Multiplication operation on field with four elements whose underlying set is $\mathbb Z/2\mathbb Z \times \mathbb Z/2\mathbb Z$?

Question

Exercise from Aluffi, Alg: Chap. $0$

I know $\mathbb F_4 \cong (\mathbb Z/2\mathbb Z)[x]/(x^2+x+1)$. So, we must have $0 \leftrightarrow (0,0)$, $1 \leftrightarrow (1,1)$ and either $$x \leftrightarrow (0,1), \ \text{ and }, \ 1+x \leftrightarrow (1,0), \text{ or }$$ $$x \leftrightarrow (1,0), \ \text{ and }, \ 1+x \leftrightarrow (0,1).$$

Since $x^2=1+x$ and $(1+x)^2=x$ and $x(1+x)=1$, I know what the answer to the exercise is. However, what is multiplication on $\mathbb Z/2\mathbb Z \times \mathbb Z/2\mathbb Z$ in general?

Componentwise multiplication does not work.

$(a,b)(c,d)=(ac+bd, ad+bc)$ also does not work.

How should multiplication be defined?

Answer 1

Well say $x=(1,0)$ for instance. Then $x^2=x+1$ tells you that $(1,0)(1,0) = (1,0)+(1,1) =(0,1)$. Similarly, $x(x+1) = x^2+x = 1$ tells you $(1,0)(0,1) = (1,1)$. Finally $(0,1)(0,1) = (x+1)^2 = x^2+1 = x$, therefore $(0,1)^2 = (1,0)$ (note : I have repeatedly used the fact that we were in characteristic $2$)

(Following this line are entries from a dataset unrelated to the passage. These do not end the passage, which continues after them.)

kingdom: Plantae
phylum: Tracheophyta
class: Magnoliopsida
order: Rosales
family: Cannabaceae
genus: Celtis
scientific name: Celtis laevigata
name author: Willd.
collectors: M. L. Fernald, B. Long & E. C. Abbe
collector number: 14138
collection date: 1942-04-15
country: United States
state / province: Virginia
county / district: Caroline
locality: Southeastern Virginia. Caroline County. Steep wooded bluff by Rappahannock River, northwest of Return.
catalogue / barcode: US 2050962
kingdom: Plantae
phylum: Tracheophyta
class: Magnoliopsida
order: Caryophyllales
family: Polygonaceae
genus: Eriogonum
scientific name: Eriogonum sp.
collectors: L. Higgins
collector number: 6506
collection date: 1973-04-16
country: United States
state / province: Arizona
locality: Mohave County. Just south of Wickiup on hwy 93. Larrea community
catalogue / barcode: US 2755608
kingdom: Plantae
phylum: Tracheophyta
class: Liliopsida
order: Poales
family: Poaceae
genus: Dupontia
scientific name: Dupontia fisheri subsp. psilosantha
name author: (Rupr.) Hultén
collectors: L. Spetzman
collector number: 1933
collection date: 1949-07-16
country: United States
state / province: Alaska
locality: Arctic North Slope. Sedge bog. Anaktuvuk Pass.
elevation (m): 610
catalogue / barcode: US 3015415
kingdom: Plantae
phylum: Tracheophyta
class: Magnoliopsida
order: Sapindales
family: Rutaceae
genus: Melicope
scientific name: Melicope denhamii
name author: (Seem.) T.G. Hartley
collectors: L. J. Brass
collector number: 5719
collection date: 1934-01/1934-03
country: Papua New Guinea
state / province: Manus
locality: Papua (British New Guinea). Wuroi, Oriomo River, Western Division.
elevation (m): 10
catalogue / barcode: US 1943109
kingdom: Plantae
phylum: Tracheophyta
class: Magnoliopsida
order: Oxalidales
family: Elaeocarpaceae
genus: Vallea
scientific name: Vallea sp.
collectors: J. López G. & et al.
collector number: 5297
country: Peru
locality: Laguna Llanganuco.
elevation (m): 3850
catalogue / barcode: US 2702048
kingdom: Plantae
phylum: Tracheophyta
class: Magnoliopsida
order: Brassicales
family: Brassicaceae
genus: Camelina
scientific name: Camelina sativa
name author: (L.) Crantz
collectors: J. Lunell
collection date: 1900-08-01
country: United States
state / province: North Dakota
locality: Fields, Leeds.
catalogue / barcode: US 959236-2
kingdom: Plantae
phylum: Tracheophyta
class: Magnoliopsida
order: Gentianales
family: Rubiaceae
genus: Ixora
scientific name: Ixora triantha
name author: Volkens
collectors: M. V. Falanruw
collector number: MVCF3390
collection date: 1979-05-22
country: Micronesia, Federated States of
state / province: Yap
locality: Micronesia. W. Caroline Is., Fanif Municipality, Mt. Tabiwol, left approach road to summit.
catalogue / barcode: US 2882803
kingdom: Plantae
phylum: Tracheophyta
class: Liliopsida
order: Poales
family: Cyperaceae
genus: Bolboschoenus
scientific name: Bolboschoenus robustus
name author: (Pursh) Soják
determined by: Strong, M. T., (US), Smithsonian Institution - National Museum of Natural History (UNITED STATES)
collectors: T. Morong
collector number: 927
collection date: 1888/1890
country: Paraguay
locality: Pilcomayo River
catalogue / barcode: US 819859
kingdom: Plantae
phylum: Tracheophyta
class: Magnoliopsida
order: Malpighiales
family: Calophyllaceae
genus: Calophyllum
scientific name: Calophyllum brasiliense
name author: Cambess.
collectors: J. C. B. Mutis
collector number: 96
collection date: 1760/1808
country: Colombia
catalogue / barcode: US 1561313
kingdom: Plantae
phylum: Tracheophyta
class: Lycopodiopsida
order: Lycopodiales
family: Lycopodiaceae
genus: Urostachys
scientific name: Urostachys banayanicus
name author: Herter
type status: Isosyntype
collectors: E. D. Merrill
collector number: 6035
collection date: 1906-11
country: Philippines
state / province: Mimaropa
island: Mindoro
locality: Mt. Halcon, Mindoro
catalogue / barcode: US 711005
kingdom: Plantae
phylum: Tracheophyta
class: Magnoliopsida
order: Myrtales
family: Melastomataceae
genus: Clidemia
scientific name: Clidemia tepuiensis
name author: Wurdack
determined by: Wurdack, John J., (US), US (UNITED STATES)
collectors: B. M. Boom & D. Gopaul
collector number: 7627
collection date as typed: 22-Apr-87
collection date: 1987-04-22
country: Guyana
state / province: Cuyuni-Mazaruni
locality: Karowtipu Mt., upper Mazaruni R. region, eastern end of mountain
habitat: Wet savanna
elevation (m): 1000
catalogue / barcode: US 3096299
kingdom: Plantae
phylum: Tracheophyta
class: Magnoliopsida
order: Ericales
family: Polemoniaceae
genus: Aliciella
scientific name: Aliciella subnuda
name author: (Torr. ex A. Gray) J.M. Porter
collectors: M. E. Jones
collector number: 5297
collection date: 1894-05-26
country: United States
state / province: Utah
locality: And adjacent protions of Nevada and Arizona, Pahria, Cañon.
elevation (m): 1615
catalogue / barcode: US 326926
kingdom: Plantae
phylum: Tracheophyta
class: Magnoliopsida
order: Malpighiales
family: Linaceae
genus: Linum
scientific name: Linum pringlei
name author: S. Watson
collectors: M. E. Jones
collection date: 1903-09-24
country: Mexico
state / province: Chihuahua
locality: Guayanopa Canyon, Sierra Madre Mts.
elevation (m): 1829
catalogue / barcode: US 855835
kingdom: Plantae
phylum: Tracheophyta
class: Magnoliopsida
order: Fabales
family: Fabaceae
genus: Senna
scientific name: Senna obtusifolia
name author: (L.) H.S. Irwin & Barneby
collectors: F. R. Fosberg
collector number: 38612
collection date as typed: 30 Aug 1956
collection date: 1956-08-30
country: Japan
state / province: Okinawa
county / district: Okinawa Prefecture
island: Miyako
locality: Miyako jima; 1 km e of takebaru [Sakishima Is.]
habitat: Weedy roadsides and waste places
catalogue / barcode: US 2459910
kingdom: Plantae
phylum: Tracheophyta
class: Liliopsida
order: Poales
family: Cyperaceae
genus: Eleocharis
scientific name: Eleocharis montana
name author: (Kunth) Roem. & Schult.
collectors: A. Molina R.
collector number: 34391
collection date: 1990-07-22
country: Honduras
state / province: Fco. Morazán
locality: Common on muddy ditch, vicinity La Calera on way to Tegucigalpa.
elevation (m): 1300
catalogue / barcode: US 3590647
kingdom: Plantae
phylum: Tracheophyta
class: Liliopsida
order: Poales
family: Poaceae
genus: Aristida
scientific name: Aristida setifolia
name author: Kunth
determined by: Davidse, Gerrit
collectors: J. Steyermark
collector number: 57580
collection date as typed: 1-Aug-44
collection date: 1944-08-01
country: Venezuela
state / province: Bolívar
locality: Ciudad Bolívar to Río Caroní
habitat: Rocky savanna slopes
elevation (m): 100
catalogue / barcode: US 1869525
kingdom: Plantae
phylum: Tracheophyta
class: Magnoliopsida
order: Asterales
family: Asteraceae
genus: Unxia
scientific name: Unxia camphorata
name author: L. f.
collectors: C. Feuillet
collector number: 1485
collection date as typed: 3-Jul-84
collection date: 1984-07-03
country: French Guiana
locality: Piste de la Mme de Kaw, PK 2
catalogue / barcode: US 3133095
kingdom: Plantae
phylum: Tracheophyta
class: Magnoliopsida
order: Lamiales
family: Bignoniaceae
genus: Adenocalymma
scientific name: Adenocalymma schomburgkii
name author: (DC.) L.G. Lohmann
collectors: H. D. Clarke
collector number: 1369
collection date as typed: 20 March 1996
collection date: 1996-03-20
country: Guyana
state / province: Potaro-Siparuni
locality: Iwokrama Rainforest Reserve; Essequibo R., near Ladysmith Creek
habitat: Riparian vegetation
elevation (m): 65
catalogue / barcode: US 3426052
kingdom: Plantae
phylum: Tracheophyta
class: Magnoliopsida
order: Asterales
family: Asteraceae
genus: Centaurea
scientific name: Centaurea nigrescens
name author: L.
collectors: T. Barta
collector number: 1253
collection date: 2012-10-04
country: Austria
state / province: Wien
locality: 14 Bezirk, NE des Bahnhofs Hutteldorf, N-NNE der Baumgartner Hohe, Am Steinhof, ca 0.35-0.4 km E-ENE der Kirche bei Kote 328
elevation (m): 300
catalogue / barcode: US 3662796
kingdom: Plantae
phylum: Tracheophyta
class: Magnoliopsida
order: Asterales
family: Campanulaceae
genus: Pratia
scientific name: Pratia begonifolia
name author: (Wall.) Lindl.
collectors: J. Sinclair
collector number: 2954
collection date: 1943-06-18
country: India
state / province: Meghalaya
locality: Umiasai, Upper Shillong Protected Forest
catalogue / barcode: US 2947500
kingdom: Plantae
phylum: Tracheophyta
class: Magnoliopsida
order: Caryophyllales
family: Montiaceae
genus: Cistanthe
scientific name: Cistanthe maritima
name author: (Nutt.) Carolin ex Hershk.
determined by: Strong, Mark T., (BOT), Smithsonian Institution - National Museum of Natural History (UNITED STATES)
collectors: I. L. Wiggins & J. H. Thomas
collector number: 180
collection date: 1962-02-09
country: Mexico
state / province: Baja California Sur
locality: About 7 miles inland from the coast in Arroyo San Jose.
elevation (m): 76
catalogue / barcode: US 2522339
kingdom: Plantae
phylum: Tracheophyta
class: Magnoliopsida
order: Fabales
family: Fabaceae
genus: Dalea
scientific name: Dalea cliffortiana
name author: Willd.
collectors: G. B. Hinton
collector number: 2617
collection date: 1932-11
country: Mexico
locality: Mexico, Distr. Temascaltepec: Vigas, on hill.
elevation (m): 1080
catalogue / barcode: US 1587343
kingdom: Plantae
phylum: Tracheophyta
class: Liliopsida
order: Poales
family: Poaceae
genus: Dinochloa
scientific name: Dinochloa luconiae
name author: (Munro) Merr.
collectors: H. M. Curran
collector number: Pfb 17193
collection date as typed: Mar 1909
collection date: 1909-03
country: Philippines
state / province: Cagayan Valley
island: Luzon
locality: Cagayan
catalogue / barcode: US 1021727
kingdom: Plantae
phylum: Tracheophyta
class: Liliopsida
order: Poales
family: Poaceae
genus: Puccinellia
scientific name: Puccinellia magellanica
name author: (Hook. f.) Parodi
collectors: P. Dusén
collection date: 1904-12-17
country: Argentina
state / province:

Therefore you have the following table :

$(0,0)$ times anything is $(0,0)$.

$(1,1)$ times anything is that thing

$(1,0)(1,0) = (0,1)$; $(1,0)(0,1) = (1,1)$

$(0,1)(0,1) = (1,0)$

If you want something more like a formula than a table, you have $(a,b)(c,d) = (a(1,0)+b(0,1))(c(1,0)+d(0,1))= ac(0,1) + bd(1,0) + (ad +cb)(1,1) = (bd,ac)+ (ad+cb, ad+cb) = (bd+ad+cb, ac + ad + cb)$,

all in all addition may be defined as $$(a,b)(c,d) = (bd+ad+cb, ac+ad+cb)$$

Answer 2

Simply fill in the following table:

\begin{array}{c|c|c|c|c} \times & (0,0) & (0,1) & (1,0) & (1,1) \\ \hline (0,0) & & & & \\ \hline (0,1) & & & & \\ \hline (1,0) & & & & \\ \hline (1,1) & & & & \end{array}

We know that the additive identity ($(0,0)$) times anything must be $0$. Then we know that $1$ times anything must be itself. In the additive group $(\mathbb{Z}/2\mathbb{Z})^2$, there is nothing that distinguishes $(0,1), (1,0)$ or $(1,1)$ from each other so you can pick any of them to be the multiplicative identity. That gives you 4 spots to fill. Remember that multiplication must be commutative and elements must have inverses. Check associativity last.